Label-efficient Training Updates for Malware Detection over Time

Machine Learning (ML)-based detectors are becoming essential to counter the proliferation of malware. However, common ML algorithms are not designed to cope with the dynamic nature of real-world settings, where both legitimate and malicious software evolve. This distribution drift causes models trained under static assumptions to degrade over time unless they are continuously updated. Regularly retraining these models, however, is expensive, since labeling new acquired data requires costly manual analysis by security experts. To reduce labeling costs and address distribution drift in malware detection, prior work explored active learning (AL) and semi-supervised learning (SSL) techniques. Yet, existing studies (i) are tightly coupled to specific detector architectures and restricted to a specific malware domain, resulting in non-uniform comparisons; and (ii) lack a consistent methodology for analyzing the distribution drift, despite the critical sensitivity of the malware domain to temporal changes.

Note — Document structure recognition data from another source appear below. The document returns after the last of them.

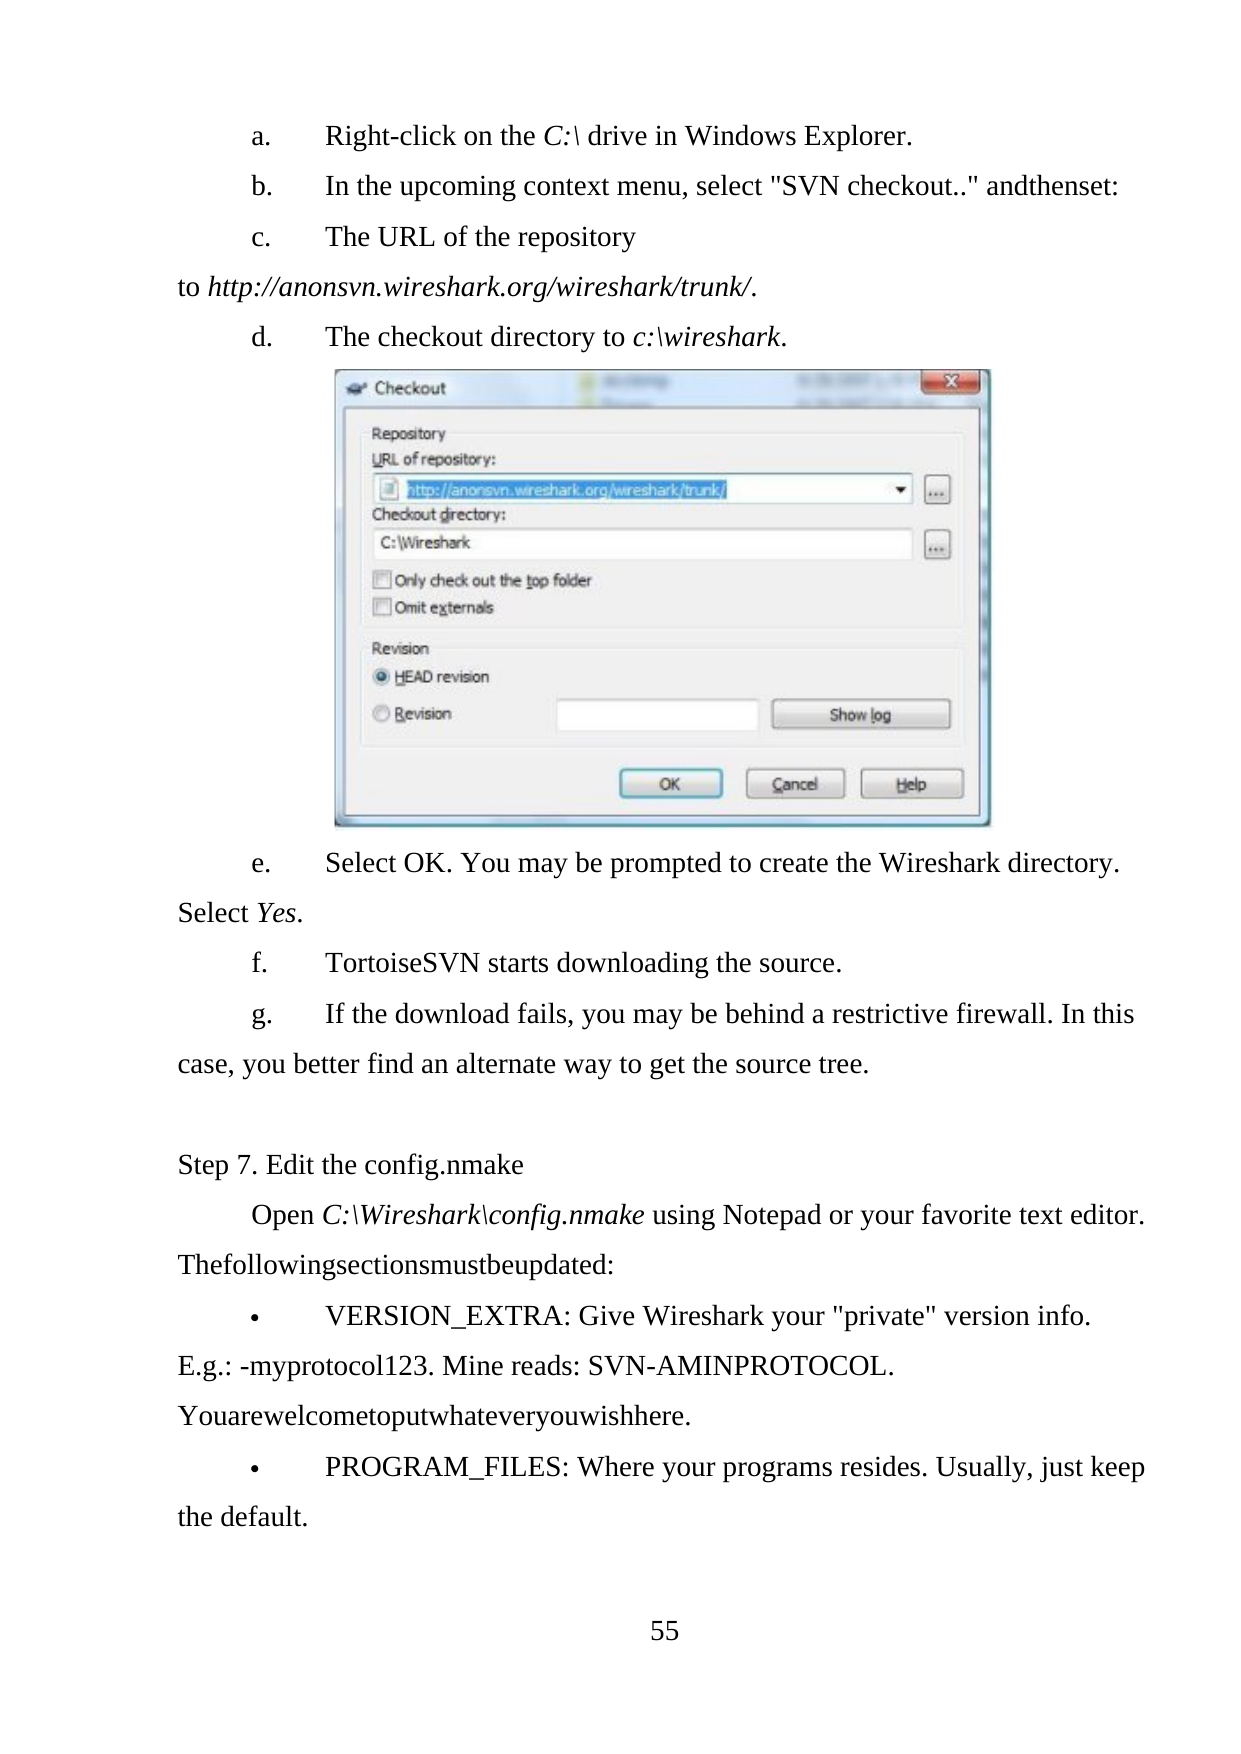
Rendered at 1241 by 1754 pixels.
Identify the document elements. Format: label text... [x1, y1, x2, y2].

list The URL of the repository to http://anonsvn.wireshark.org/wireshark/trunk/. [177, 219, 1152, 303]
list Select OK. You may be prompted to create the Wireshark directory. Select Yes. [177, 845, 1152, 929]
list The checkout directory to c:\wireshark. [177, 319, 1152, 353]
picture [334, 369, 995, 831]
list Right-click on the C:\ drive in Windows Explorer. [177, 118, 1152, 152]
text Step 7. Edit the config.nmake [177, 1147, 1152, 1180]
list VERSION_EXTRA: Give Wireshark your "private" version info. E.g.: -myprotocol123. Mine reads: SVN-AMINPROTOCOL. Youarewelcometoputwhateveryouwishhere. [177, 1298, 1152, 1432]
text Open C:\Wireshark\config.nmake using Notepad or your favorite text editor. Thefollowingsectionsmustbeupdated: [177, 1197, 1152, 1281]
list PROGRAM_FILES: Where your programs resides. Usually, just keep the default. [177, 1449, 1152, 1533]
list If the download fails, you may be behind a restrictive firewall. In this case, you better find an alternate way to get the source tree. [177, 996, 1152, 1080]
list TortoiseSVN starts downloading the source. [177, 946, 1152, 979]
list In the upcoming context menu, select "SVN checkout.." andthenset: [177, 168, 1152, 202]
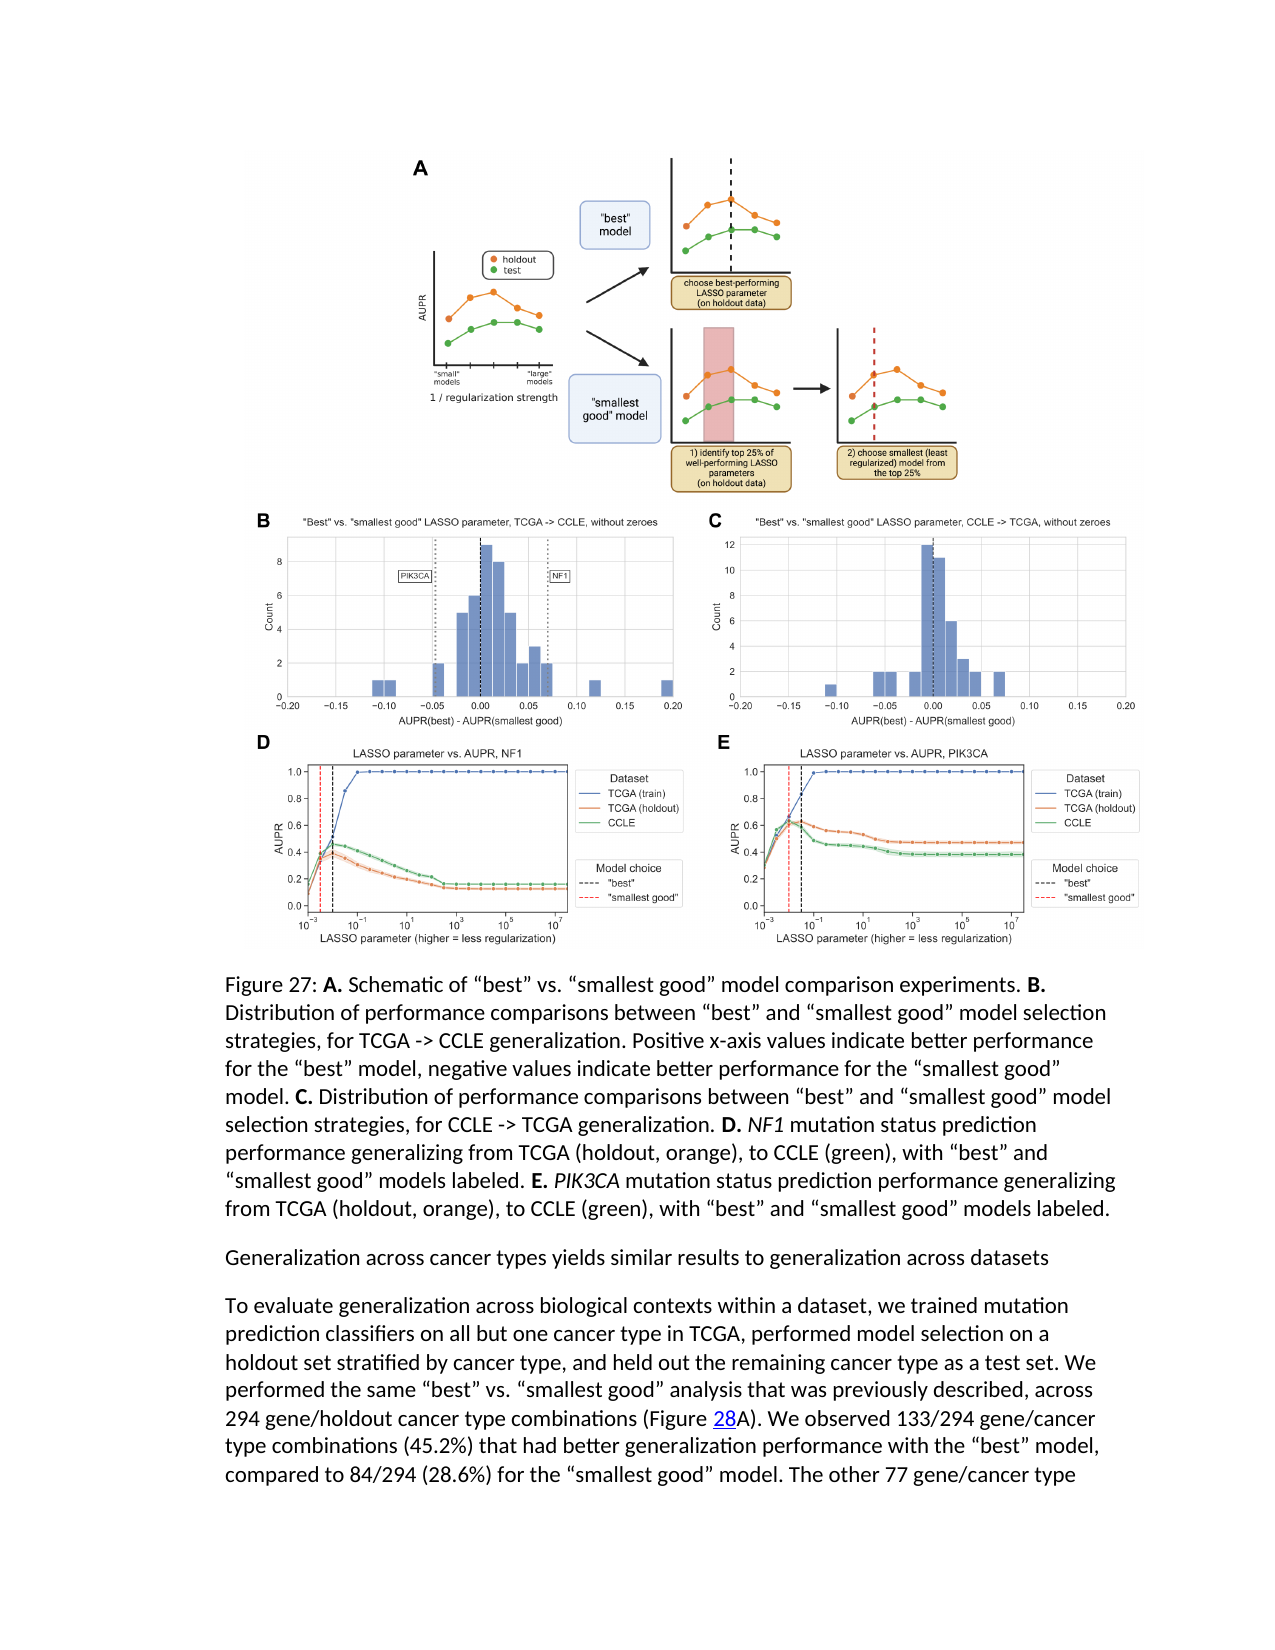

In this work, we bridge this gap by proposing a model-agnostic framework that evaluates an extensive set of AL and SSL techniques, isolated and combined, for Android and Windows malware detection. We show that these techniques, when combined, can reduce manual annotation costs by up to 90% across both domains while achieving comparable detection performance to full-labeling retraining. We also introduce a methodology for feature-level drift analysis that measures feature stability over time, showing its correlation with the detector performance. Overall, our study provides a detailed understanding of how AL and SSL behave under distribution drift and how they can be successfully combined, offering practical insights for the design of effective detectors over time.

翻译：基于机器学习（ML）的检测器对于应对恶意软件泛滥至关重要。然而，常见的机器学习算法并非设计用于应对真实场景的动态性质——在真实场景中，合法软件与恶意软件均会持续演化。这种分布偏移导致在静态假设下训练的模型若不持续更新，其性能将随时间退化。然而，定期重新训练这些模型代价高昂，因为对新增数据打标签需要安全专家进行昂贵的人工分析。为降低标签成本并应对恶意软件检测中的分布偏移，先前研究探索了主动学习（AL）和半监督学习（SSL）技术。但现有研究存在以下不足：（i）与特定检测器架构紧密耦合且局限于特定恶意软件领域，导致比较标准不统一；（ii）缺乏分析分布偏移的系统性方法论，尽管恶意软件领域对时间变化极为敏感。本研究通过提出一个模型无关的框架弥补了这一空白，该框架在安卓和Windows恶意软件检测中，对AL与SSL技术（单独及组合应用）进行了全面评估。我们发现，当这些技术组合使用时，可在两个领域中将人工标注成本降低高达90%，同时获得与全标签重训练相当的检测性能。我们还引入了一种基于特征级漂移分析的方法论，通过测量特征随时间变化的稳定性，揭示其与检测器性能的相关性。总体而言，本研究深入揭示了AL与SSL在分布偏移下的行为特性及其成功组合的机制，为随时间演化的有效检测器设计提供了实践指导。